Components are sourced primarily from local and regional suppliers to keep lead times short and ease replacement and iteration; only parts un available locally come from specialized online distributors, and custom structural elements are fabricated in-house rather than purchased.

The build draws on a focused set of digital fabrication processes, moving in sequence from design to integration.
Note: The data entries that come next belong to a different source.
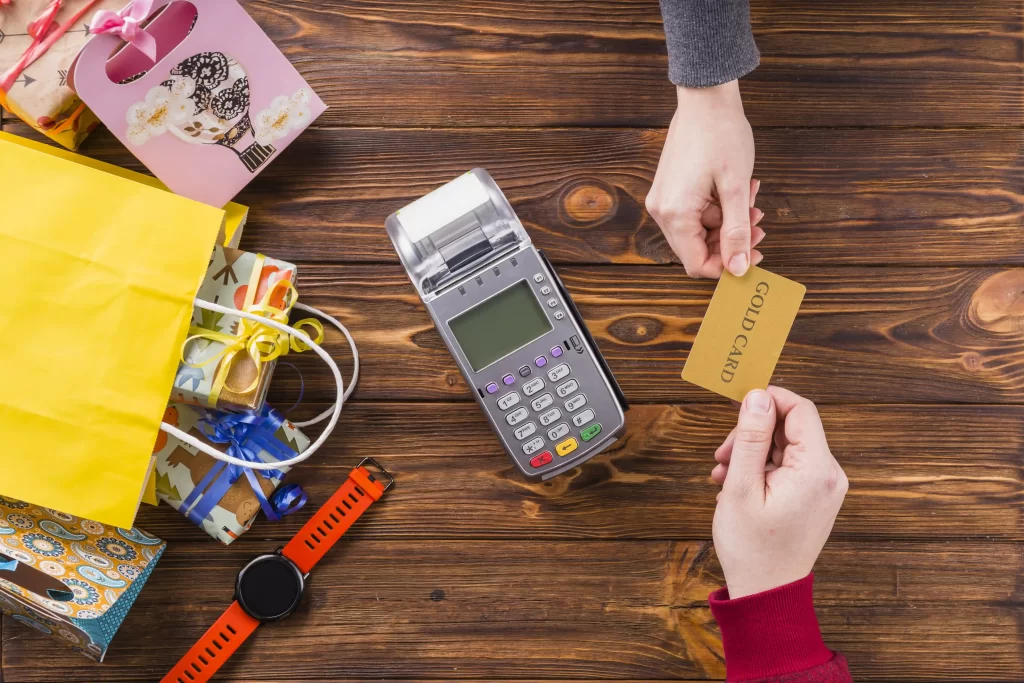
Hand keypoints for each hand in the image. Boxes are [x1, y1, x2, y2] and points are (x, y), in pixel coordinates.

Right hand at [646, 80, 762, 278]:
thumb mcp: (736, 188)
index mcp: (675, 213)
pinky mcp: (669, 189)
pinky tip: (736, 191)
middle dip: (730, 242)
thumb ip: (737, 232)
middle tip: (758, 224)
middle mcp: (662, 210)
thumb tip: (740, 268)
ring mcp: (663, 199)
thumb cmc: (721, 134)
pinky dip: (717, 209)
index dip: (727, 267)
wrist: (705, 97)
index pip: (696, 264)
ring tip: (751, 200)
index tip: (753, 255)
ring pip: (698, 231)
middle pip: (696, 249)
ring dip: (727, 223)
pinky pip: (694, 214)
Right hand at [710, 387, 848, 598]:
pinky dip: (761, 468)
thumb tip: (756, 396)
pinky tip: (736, 485)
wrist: (767, 593)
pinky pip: (789, 467)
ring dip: (752, 452)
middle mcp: (829, 475)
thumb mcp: (740, 487)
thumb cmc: (752, 547)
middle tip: (721, 454)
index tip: (737, 402)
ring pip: (786, 447)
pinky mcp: (815, 497)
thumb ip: (748, 437)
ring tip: (722, 474)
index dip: (768, 399)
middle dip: (752, 433)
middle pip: (791, 427)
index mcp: (816, 469)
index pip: (800, 409)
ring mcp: (824, 488)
• CAD. Models the complete assistant as a single coordinated assembly, verifying clearances for purchased parts and generating files for every downstream process. Nothing is made until resolved here.
• Computer-controlled cutting. Produces flat structural and surface elements — level plates, internal ribs, press-fit joints, panels, and light diffusers — fast and cheap to iterate.
• CNC machining. Produces the load-bearing drive-deck base plate, holding the wheel geometry rigidly under the full weight of robot and cargo.
• Embedded programming. Writes the firmware that drives motors, reads encoders, polls sensors, and executes the route record-and-playback logic.
• Input & output devices. Integrates encoders, line/marker sensors, ultrasonic and IR sensors, the IMU, and compartment door sensors — each placed to serve a specific function.
• Networking & communications. Links the high-level controller and the real-time microcontroller so a distributed set of electronics acts as one coherent behavior.
• Interface programming. The screen-free destination interface and the behavioral logic that translates capabilities into legible light and sound cues.
• System integration. Fits mechanical, electronic, control, and signaling subsystems into one cylinder — routing power, balancing weight, ensuring access — making it reliable enough to operate among people daily.

Naming the open questions honestly is part of the work; they define what still needs to be tested, decided, or designed.

• Movement & navigation: Will the holonomic drive move reliably across the park’s real floors, and is the memory-based route system precise and repeatable over distance, or will drift require correction waypoints? Can it stop for and navigate around people safely while completing routes?
• Form & fabrication: Will the stacked-section cylinder stay rigid and balanced once loaded, with a low enough center of gravity to prevent tipping, and can sections be fabricated and revised independently within the Fab Lab’s capacity?
• Power & autonomy: How long can it operate per charge, is that a useful working block, and how and where will it recharge within the campus rhythm?
• Compartments & courier: Are compartments sized for real cargo, is screen-free destination selection genuinely intuitive, and are contents secure enough to earn trust?
• Interaction & acceptance: Is the light-and-sound language legible without instruction, and will the community accept and use the robot rather than treat it as a novelty?
• Function & value: Which stage-one functions deliver real daily value, does the robot measurably reduce friction, and is the architecture truly open for future contributions?
• Institutional viability: Are components reliably available locally, is the budget sufficient once markups and replacements are counted, who owns and maintains the robot, and how is success measured?

The most decisive questions are the three the project cannot succeed without: reliable, safe movement among people; genuine community acceptance; and at least one function with real daily value. The rest refine the assistant — these three determine whether it earns its place at all.